Después de los partidos de nuestra selección con Costa de Marfil -que perdió uno por cero y luego del empate a cero goles con Curazao-, llovió toda clase de comentarios. Y claro, se buscaban culpables y responsables. Es una tendencia humana comprensible. Era aún más doloroso si había altas probabilidades de lograr éxitos, dadas las altas ejecutorias del equipo nacional para competir en tan competitivo certamen internacional. Un cuadro, conformado por figuras que integran grandes equipos europeos, abrigaba no solo la esperanza si no la seguridad de que tenía muchas probabilidades de pasar, al menos, a la siguiente fase. ¡Y lo logró!
Muchos no esperábamos el triunfo sobre Alemania el pasado jueves 25, por el marcador de 2 x 1, tras ir perdiendo en el minuto dos. Empataron con un soberbio gol de Nilson Angulo en el minuto 20 del primer tiempo; en el segundo tiempo, Gonzalo Plata en el minuto 78 se consagró anotando un fenomenal gol. El estadio de New Jersey rugía: se escuchaban gritos en cada gol y al finalizar el partido apareció una sensación de tranquilidad por el triunfo, como diciendo, ¡sí se pudo! Un público repleto de ecuatorianos que alentaron sin cesar y a todo pulmón, fue parte de esta gran hazaña.
Antes de este triunfo, Beccacece era acusado de ser el principal culpable; luego se lo reconoce como buen entrenador. Varios jugadores fueron descalificados y no debían ser parte de la selección nacional. Los dirigentes no se salvaron y también les dijeron de todo. Al presidente Noboa le tildaron de saco de sal, al haber asistido al partido con Curazao. Hubo ciertos dirigentes políticos despistados que hicieron de esta cuestión un tema político para atacar al presidente por no haber avisado que iba a asistir al compromiso en respaldo a los jóvenes deportistas.

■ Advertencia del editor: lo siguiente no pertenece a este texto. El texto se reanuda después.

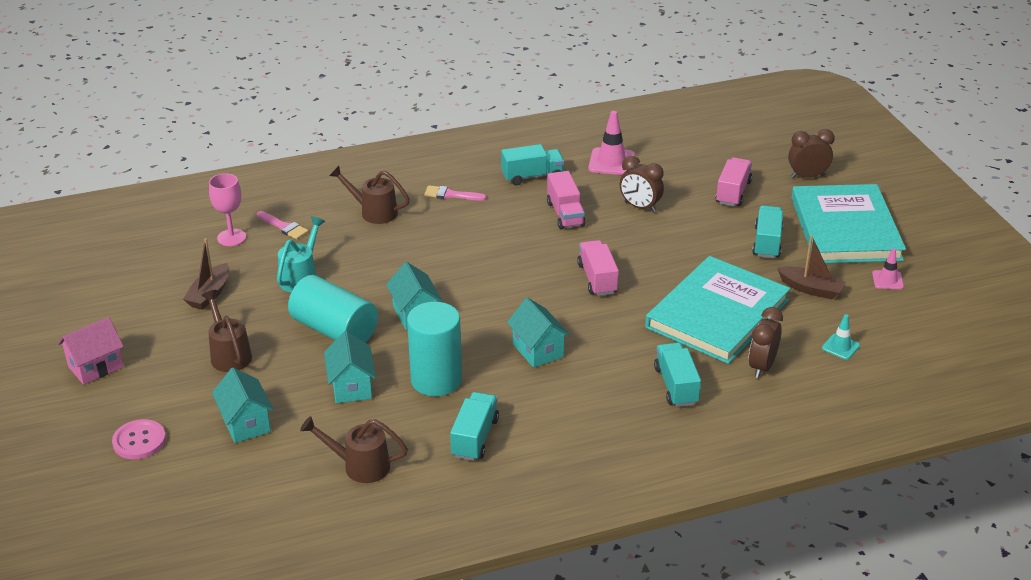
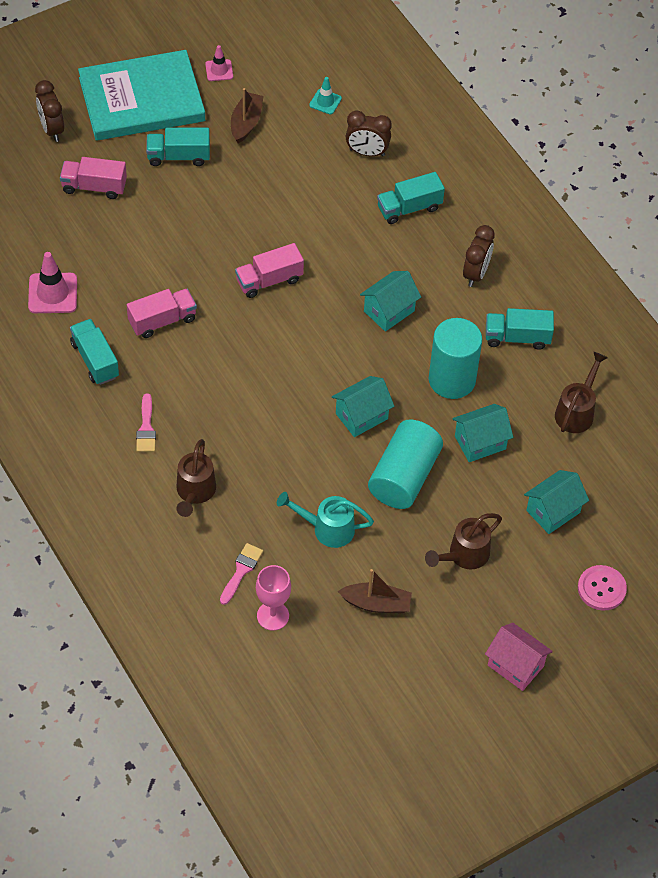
camera: 105 degrees left, 20 degrees up
(360, 466) = (576, 411): brown watering can -> brown watering can turned 150 degrees counterclockwise
(640, 207) = (136, 260): brown clock -> brown clock (476, 274)
(717, 314) = (300, 187): turquoise book -> none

Los cronistas y comentaristas de fútbol a nivel mundial reconocían que Ecuador es un equipo sensacional; que preveían grandes logros, dado que clasificó segunda en las eliminatorias, después de Argentina, iniciando con tres puntos menos. El propio entrenador de Alemania manifestó que Ecuador fue el justo ganador del encuentro. Nos llenó de gran emoción escuchar nuestro himno nacional, cantado por miles de miles de ecuatorianos. Hay que hacer presente que, para llegar a ser un equipo de alta competencia, tuvo que pasar procesos de cambio de mentalidad, de pequeña a una de superación en todos los sentidos. El cambio comenzó con Dusan Draskovic.
El 30 de junio, Ecuador se midió con México en el mismísimo estadio Azteca y todo se derrumbó. La noche previa, desadaptados hinchas mexicanos, fueron al hotel donde se alojaba la Tri y con gritos e insultos al país trataron de minar su tranquilidad y descanso. Penosa actitud tercermundista, aupada por malos e irresponsables periodistas y comunicadores, ha sido fuertemente criticada en el medio mundialista. Ellos quedaron muy mal y será recordado este penoso evento deslucido como una impronta característica de uno de los anfitriones que no estuvo a la altura del evento.
Un Ecuador desconocido jugó contra un México local y anfitrión. Dos a cero fue el marcador. No tuvo las ejecutorias exhibidas en los compromisos anteriores. México hizo lo suyo y nos ganó. Con esto nos queda la impresión de que todavía hay mucho por hacer para lograr mejores resultados en el futuro. Al margen de lo anterior, es muy dañino que muchos periodistas generen en el público abrigar falsas expectativas y que al final las derrotas sean más dolorosas.